Put the beef tendon on a plate, put on the green onions, and you can eat it.
Tips:
1. The beef tendon should be washed away from the surface of the mucus, it is best to remove the surface oil and fascia;
2. Braised beef tendon in brown sauce must be willing to prepare to get rid of the smell of the ingredients themselves, so onion, ginger, garlic and spices are essential. But the amount of various spices should not be too much. After I cook it for about an hour, I basically remove the spices. If I cook for a long time, the medicinal flavor will be stronger;
3. When braising beef tendon, in addition to the cold water for blanching at the beginning, hot water should be used for other (cleaning and subsequent stewing), this must be remembered;
4. When braising beef tendon, add more water because it takes a long time to cook. If you use a pressure cooker, the amount of water can be reduced appropriately, and it is almost the same as the ingredients (the pressure cooker basically does not lose water).
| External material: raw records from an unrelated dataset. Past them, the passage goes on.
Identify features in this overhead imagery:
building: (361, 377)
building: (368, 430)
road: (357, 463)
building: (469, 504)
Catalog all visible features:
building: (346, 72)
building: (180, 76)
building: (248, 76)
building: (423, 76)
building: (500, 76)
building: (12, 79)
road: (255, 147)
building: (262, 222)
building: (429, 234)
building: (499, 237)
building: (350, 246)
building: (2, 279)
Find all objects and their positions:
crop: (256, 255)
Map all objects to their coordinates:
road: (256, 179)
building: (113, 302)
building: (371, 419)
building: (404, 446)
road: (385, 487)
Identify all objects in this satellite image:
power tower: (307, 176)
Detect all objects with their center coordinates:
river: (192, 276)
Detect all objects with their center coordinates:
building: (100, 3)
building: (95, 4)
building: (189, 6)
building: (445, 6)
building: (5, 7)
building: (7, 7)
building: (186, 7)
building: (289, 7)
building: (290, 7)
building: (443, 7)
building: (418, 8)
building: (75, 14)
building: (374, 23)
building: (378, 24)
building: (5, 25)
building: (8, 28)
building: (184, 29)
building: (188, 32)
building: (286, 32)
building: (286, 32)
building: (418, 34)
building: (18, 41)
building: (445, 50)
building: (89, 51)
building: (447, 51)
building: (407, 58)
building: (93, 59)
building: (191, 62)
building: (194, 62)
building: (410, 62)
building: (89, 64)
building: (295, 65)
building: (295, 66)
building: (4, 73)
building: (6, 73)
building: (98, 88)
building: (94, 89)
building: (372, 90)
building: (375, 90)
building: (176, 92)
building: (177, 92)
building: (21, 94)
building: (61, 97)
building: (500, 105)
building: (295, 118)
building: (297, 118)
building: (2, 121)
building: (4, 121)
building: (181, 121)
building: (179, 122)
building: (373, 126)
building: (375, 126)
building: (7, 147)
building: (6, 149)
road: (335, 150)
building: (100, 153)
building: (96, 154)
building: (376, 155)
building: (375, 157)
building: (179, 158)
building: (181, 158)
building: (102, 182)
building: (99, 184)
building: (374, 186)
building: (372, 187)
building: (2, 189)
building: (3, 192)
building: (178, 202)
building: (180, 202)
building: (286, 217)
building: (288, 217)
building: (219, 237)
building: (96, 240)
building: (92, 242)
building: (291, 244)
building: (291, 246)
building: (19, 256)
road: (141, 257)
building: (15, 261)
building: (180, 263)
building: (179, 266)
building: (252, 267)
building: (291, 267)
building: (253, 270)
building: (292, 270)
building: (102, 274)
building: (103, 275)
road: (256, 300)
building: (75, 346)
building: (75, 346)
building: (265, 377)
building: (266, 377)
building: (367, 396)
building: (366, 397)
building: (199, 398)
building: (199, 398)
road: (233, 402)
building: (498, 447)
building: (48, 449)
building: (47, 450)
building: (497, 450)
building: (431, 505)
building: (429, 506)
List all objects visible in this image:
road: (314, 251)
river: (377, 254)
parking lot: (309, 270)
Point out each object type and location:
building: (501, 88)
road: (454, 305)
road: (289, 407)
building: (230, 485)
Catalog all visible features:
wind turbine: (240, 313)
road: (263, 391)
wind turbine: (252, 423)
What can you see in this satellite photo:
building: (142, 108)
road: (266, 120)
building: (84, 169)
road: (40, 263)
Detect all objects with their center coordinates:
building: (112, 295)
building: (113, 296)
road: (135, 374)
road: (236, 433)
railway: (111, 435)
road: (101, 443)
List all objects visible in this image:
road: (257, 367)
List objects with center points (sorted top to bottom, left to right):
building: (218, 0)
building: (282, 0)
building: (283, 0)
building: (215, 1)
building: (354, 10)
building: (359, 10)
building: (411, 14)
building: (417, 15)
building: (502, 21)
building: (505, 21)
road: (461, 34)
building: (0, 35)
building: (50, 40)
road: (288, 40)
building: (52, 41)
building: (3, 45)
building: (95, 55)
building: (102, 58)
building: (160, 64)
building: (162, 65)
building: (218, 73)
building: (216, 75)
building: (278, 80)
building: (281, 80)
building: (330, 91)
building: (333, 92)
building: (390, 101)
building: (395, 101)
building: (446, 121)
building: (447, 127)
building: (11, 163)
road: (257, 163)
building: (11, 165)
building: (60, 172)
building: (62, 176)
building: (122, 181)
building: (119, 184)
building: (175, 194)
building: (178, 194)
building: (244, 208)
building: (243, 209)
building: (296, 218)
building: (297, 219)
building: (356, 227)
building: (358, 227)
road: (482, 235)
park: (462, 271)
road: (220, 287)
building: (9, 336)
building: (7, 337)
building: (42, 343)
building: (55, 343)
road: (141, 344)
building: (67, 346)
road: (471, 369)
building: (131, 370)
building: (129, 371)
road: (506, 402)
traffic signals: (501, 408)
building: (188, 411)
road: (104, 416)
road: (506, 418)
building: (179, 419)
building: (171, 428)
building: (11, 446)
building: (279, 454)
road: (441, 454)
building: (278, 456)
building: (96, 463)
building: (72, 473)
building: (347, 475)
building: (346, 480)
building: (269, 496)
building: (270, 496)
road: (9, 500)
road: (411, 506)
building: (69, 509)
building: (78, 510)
If you really need to add water in the middle, you must heat the water;
5. When the beef tendon is cooked for about 3 hours, gum will begin to separate out. After that, the ingredients in the pot should be stirred at regular intervals to prevent sticking to the bottom and cooking. There was basically no need to open the lid before. The specific time should be adjusted according to the actual situation;
6. The stewed beef tendon can be juiced all at once, or you can just take the amount you want to eat (in fact, until the end of the cooking, there is basically no more juice);
7. The thinner the green onion is cut, the easier it is to roll, and it is best to make it fresh.